> Request
Reproduce every line of the listing below, leaving each one unchanged.

═══ Entries shown

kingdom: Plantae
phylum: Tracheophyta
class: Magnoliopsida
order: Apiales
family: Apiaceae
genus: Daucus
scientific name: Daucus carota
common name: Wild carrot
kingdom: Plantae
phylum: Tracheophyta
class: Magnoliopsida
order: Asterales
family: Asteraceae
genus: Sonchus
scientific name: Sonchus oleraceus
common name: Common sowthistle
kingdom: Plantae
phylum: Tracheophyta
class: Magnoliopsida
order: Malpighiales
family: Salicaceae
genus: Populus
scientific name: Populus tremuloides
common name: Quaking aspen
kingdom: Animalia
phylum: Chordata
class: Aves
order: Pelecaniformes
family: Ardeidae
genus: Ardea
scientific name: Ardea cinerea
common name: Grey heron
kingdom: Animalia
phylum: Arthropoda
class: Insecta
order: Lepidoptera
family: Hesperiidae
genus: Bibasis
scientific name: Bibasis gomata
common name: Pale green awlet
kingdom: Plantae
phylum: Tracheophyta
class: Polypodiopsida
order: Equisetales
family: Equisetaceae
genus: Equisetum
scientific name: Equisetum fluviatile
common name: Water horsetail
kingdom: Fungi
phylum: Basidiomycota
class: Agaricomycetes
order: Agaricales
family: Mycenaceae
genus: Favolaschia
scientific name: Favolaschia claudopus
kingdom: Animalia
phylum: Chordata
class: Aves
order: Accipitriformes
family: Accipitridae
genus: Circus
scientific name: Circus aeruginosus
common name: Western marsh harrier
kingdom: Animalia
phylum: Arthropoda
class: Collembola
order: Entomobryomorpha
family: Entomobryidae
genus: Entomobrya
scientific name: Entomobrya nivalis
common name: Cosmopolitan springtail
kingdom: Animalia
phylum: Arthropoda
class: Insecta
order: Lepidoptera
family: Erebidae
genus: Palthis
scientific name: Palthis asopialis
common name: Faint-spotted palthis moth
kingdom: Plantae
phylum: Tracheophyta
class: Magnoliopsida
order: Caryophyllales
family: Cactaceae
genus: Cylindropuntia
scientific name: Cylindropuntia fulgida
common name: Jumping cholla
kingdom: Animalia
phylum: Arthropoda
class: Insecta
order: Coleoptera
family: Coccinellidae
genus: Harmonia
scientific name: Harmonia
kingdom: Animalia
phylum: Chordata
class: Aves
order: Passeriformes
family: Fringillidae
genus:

══════

> The output
kingdom: Plantae
phylum: Tracheophyta
class: Magnoliopsida
order: Apiales
family: Apiaceae
genus: Daucus
scientific name: Daucus carota
common name: Wild carrot
kingdom: Plantae
phylum: Tracheophyta
class: Magnoliopsida
order: Asterales
family: Asteraceae
genus: Sonchus
scientific name: Sonchus oleraceus
common name: Common sowthistle
kingdom: Plantae
phylum: Tracheophyta
class: Magnoliopsida
order: Malpighiales
family: Salicaceae
genus: Populus
scientific name: Populus tremuloides
common name: Quaking aspen
kingdom: Animalia
phylum: Chordata
class: Aves
order: Pelecaniformes
family: Ardeidae
genus: Ardea
scientific name: Ardea cinerea
common name: Grey heron
kingdom: Animalia
phylum: Arthropoda
class: Insecta
order: Lepidoptera
family: Hesperiidae
genus: Bibasis
scientific name: Bibasis gomata
common name: Pale green awlet
kingdom: Plantae
phylum: Tracheophyta
class: Polypodiopsida
order: Equisetales
family: Equisetaceae
genus: Equisetum
scientific name: Equisetum fluviatile
common name: Water horsetail
kingdom: Fungi
phylum: Basidiomycota
class: Agaricomycetes
order: Agaricales
family: Mycenaceae
genus: Favolaschia
scientific name: Favolaschia claudopus
kingdom: Animalia
phylum: Chordata
class: Aves
order: Accipitriformes
family: Accipitridae
genus: Circus
scientific name: Circus aeruginosus
common name: Western marsh harrier
kingdom: Animalia
phylum: Arthropoda
class: Collembola
order: Entomobryomorpha
family: Entomobryidae
genus: Entomobrya
scientific name: Entomobrya nivalis
common name: Cosmopolitan springtail
kingdom: Animalia
phylum: Arthropoda
class: Insecta
order: Lepidoptera
family: Erebidae
genus: Palthis
scientific name: Palthis asopialis
common name: Faint-spotted palthis moth
kingdom: Plantae
phylum: Tracheophyta
class: Magnoliopsida
order: Caryophyllales
family: Cactaceae
genus: Cylindropuntia
scientific name: Cylindropuntia fulgida
common name: Jumping cholla
kingdom: Animalia
phylum: Arthropoda
class: Insecta
order: Coleoptera
family: Coccinellidae
genus: Harmonia
scientific name: Harmonia
kingdom: Animalia
phylum: Chordata
class: Aves
order: Passeriformes
family: Fringillidae
genus:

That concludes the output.